Look through the data below. Collect every line where the word "radiation" occurs.

(DATA SHOWN)

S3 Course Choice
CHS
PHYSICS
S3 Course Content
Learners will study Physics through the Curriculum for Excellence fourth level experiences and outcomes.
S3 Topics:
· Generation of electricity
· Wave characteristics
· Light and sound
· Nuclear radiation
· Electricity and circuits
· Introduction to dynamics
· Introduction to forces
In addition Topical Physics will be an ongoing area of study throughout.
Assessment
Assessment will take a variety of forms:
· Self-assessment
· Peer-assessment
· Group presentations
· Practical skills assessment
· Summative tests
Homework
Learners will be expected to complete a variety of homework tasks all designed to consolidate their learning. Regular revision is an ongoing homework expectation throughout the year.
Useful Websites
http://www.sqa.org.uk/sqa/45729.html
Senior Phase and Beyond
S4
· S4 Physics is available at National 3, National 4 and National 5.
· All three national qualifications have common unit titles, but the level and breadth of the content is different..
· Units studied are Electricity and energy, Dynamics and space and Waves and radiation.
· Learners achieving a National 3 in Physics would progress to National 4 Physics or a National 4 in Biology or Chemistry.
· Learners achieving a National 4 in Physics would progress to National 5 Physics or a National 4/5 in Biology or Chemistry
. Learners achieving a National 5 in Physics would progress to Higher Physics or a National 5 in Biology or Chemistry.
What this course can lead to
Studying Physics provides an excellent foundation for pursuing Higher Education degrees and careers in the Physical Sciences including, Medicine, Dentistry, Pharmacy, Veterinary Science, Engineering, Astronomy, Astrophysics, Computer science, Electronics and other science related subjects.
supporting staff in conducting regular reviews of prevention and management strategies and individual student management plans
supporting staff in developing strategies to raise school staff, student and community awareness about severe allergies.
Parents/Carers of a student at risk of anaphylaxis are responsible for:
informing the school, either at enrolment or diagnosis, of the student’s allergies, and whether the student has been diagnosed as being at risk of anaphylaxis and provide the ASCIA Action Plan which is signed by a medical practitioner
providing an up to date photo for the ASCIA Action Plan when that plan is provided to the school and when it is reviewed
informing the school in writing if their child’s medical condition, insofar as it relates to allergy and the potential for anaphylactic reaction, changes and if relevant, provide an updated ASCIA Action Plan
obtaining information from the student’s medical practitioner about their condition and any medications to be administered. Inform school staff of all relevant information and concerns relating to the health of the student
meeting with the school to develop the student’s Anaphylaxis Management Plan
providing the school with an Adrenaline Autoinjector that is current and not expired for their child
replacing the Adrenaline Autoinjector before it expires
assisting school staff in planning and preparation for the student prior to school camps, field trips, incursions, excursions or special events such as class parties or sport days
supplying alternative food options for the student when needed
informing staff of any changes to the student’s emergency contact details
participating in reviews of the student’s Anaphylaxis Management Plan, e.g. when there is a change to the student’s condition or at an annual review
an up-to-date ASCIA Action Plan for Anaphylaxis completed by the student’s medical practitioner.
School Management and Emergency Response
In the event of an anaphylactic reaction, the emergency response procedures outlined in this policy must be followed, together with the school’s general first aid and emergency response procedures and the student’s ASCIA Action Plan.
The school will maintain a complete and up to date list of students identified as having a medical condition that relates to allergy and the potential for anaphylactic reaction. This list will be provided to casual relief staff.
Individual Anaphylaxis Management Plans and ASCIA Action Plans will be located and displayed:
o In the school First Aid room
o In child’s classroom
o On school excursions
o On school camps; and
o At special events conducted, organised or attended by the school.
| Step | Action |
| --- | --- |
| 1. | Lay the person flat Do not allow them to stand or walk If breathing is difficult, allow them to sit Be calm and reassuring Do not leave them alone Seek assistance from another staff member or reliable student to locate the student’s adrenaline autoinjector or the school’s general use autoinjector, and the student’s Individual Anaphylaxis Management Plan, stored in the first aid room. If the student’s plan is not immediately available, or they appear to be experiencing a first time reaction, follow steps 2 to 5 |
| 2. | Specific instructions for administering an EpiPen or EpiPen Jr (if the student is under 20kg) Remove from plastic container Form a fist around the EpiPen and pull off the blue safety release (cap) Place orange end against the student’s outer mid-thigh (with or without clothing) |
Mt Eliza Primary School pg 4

(End DATA SHOWN)
(DATA SHOWN)

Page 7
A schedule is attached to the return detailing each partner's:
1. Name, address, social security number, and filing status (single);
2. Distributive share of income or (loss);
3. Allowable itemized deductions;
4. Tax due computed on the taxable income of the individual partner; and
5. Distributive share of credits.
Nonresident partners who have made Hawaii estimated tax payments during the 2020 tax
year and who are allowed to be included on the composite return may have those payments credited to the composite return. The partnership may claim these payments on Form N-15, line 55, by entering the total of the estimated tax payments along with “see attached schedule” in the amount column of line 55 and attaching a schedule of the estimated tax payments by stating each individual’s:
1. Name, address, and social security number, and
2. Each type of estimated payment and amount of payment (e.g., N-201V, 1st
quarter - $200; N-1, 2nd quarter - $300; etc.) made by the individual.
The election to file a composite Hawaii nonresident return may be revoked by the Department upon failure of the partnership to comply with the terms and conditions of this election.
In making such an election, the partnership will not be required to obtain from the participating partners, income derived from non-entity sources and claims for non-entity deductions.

(End DATA SHOWN)
(DATA SHOWN)

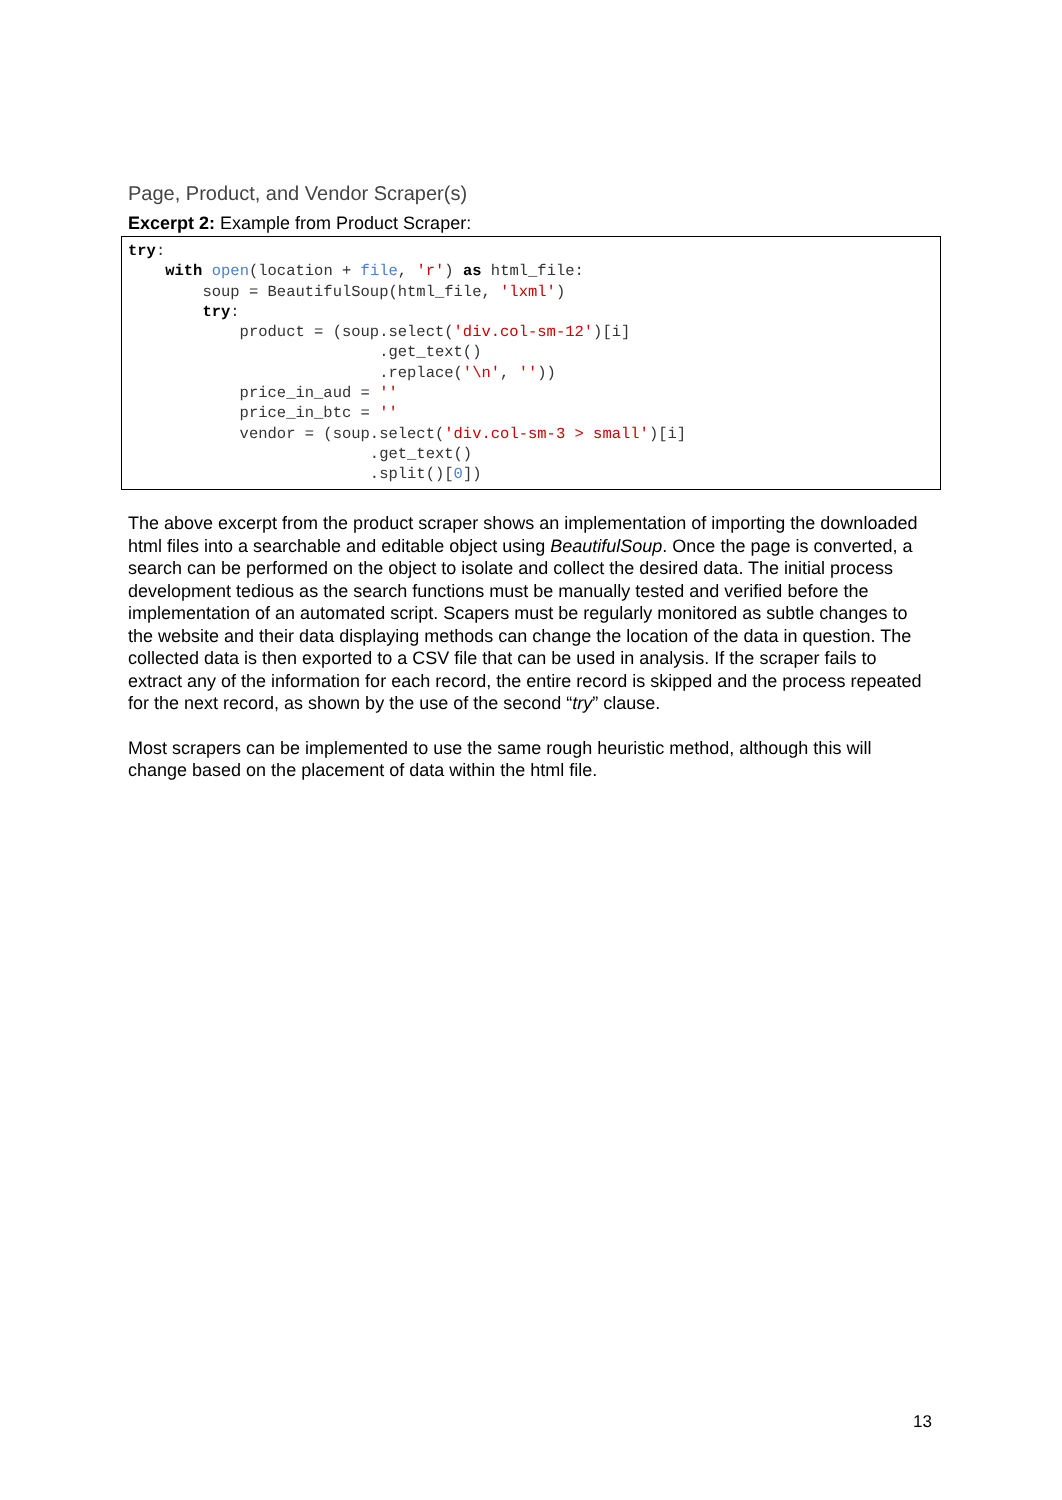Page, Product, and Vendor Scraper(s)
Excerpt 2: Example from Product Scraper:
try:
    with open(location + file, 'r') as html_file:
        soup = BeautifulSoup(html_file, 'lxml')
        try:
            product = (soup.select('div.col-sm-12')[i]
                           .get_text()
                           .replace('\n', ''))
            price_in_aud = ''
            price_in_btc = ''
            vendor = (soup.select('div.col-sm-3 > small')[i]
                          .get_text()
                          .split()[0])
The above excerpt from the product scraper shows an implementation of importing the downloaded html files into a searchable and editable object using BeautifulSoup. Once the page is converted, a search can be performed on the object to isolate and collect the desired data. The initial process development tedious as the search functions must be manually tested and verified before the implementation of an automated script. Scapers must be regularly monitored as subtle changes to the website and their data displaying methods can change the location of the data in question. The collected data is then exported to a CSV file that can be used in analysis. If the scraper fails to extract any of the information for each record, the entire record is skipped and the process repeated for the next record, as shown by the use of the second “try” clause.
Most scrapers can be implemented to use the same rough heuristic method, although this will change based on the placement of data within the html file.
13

(End DATA SHOWN)

REPLY TO THE TASK —
· Nuclear radiation
· Units studied are Electricity and energy, Dynamics and space and Waves and radiation.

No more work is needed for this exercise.